▶ **Task brief**:
Would you write out every entry exactly, but without the pictures?

Hardware project source files
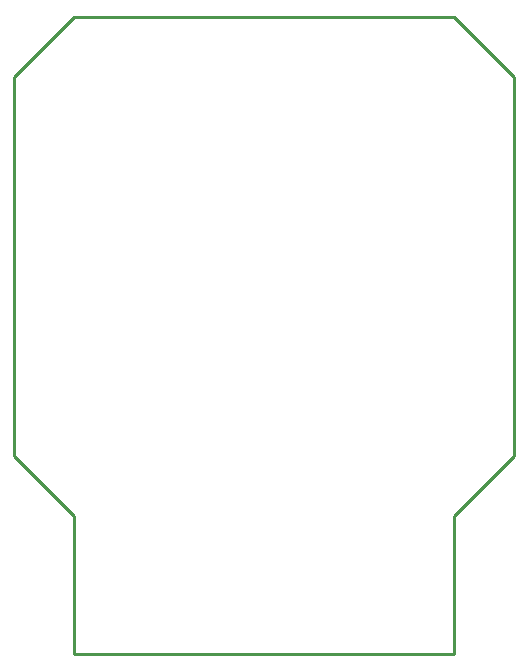
<source format=gm1>
G04*
G04 #@! TF.GenerationSoftware,Altium Limited,Altium Designer,20.0.13 (296)*
G04*
G04 Layer_Color=16711935*
%FSLAX25Y25*%
%MOIN*%
G70*
G01*
G75*
%ADD11C,0.01000*%
D11*
X146535Y-46000D02*
Y0D01*
X20000Y-46000D02*
X146535D01*
X20000D02*
Y0D01*
X166535Y20000D02*
Y146535D01*
X146535Y0D02*
X166535Y20000D01*
X146535Y166535D02*
X166535Y146535D01*
X20000Y166535D02*
X146535D01*
X0Y20000D02*
Y146535D01*
X20000Y166535D01*
X0Y146535D02*
X20000Y166535D01*
X146535D02*
X166535Y146535D01*
X146535Y0D02*
X166535Y20000D01*
X0D02*
X20000Y0D01*
M02*

</source>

▶ **Answer for the task**:
<source format=gm1>
G04*
G04 #@! TF.GenerationSoftware,Altium Limited,Altium Designer,20.0.13 (296)*
G04*
G04 Layer_Color=16711935*
%FSLAX25Y25*%
%MOIN*%
G70*
G01*
G75*
%ADD11C,0.01000*%
D11*
X146535Y-46000D02*
Y0D01*
X20000Y-46000D02*
X146535D01*
X20000D02*
Y0D01*
X166535Y20000D02*
Y146535D01*
X146535Y0D02*
X166535Y20000D01*
X146535Y166535D02*
X166535Y146535D01*
X20000Y166535D02*
X146535D01*
X0Y20000D02*
Y146535D01*
X20000Y166535D01*
X0Y146535D02*
X20000Y166535D01*
X146535D02*
X166535Y146535D01*
X146535Y0D02*
X166535Y20000D01*
X0D02*
X20000Y0D01*
M02*

</source>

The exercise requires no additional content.